Rittgers R A, Steele G, Zamcheck N, Loewenstein M S, Sugarbaker P H, Mayer R J, Lokich J J, Maltz J, Wilso R E

出版信息

J Natl Cancer Inst. 1978 Aug;61(2):315-8.

PMID:277718
Abstract

In a previous study, other investigators recommended second-look surgery for colorectal cancer primarily on the basis of plasma carcinoembryonic antigen (CEA) rises and prepared a nomogram for ready recognition of these "significant" increases. We found 25 patients whose CEA levels met the recommended criteria for significance; however, in 9 of these patients the rises were transient. Eight had no clinical evidence of recurrent cancer and they might have had negative second-look surgery had this been done because of CEA rises alone. The use of the CEA nomogram merely eliminated laboratory variation as a cause of the CEA rise.

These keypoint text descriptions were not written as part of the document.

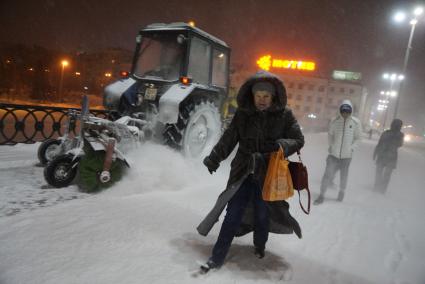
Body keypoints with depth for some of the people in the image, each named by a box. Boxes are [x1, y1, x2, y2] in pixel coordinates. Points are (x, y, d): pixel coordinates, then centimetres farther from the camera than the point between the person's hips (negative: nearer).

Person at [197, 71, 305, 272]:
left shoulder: (284, 114, -5)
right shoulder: (243, 113, -1)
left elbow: (298, 140, -4)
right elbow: (228, 138, 1)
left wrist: (280, 145, -24)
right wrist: (214, 158, -7)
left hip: (269, 174, 0)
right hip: (243, 172, 1)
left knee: (262, 213, 15)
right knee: (233, 214, 0)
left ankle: (259, 246, 44)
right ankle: (217, 257, 9)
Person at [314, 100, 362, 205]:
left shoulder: (356, 122, -8)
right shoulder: (335, 121, -7)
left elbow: (357, 138, 3)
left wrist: (351, 148, -8)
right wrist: (331, 145, 0)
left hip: (347, 155, 1)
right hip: (334, 154, -1)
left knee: (343, 176, 18)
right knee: (328, 174, -8)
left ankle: (342, 192, 42)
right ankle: (321, 195, 3)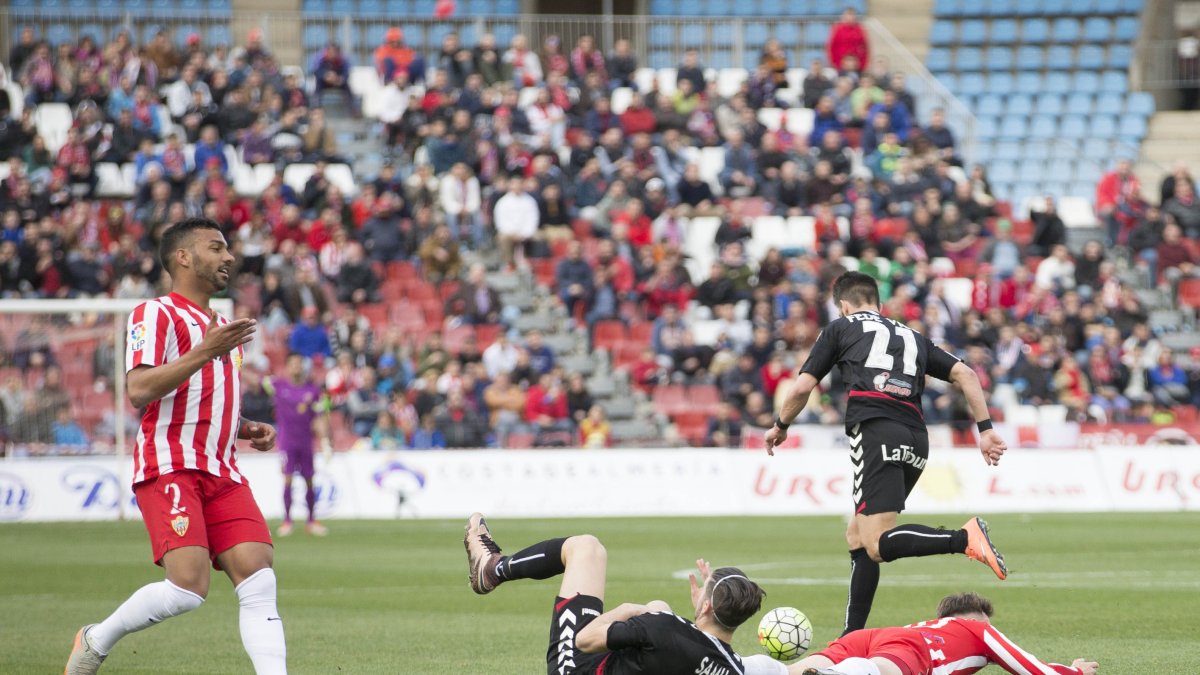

It did not, however, rule out biologic causes of CEA rises, other than that of cancer, especially benign liver disease. We were unable to differentiate benign from malignant rises on the basis of CEA changes alone. Preoperative CEA values helped to separate the two rises. Transient rises usually began earlier. Malignant CEA rises were more likely to be exponential. The rate of rise alone did not discriminate between the two rises. Thus, although serial CEA levels were helpful in making the decision for reexploration, they did not substitute for complete clinical assessment.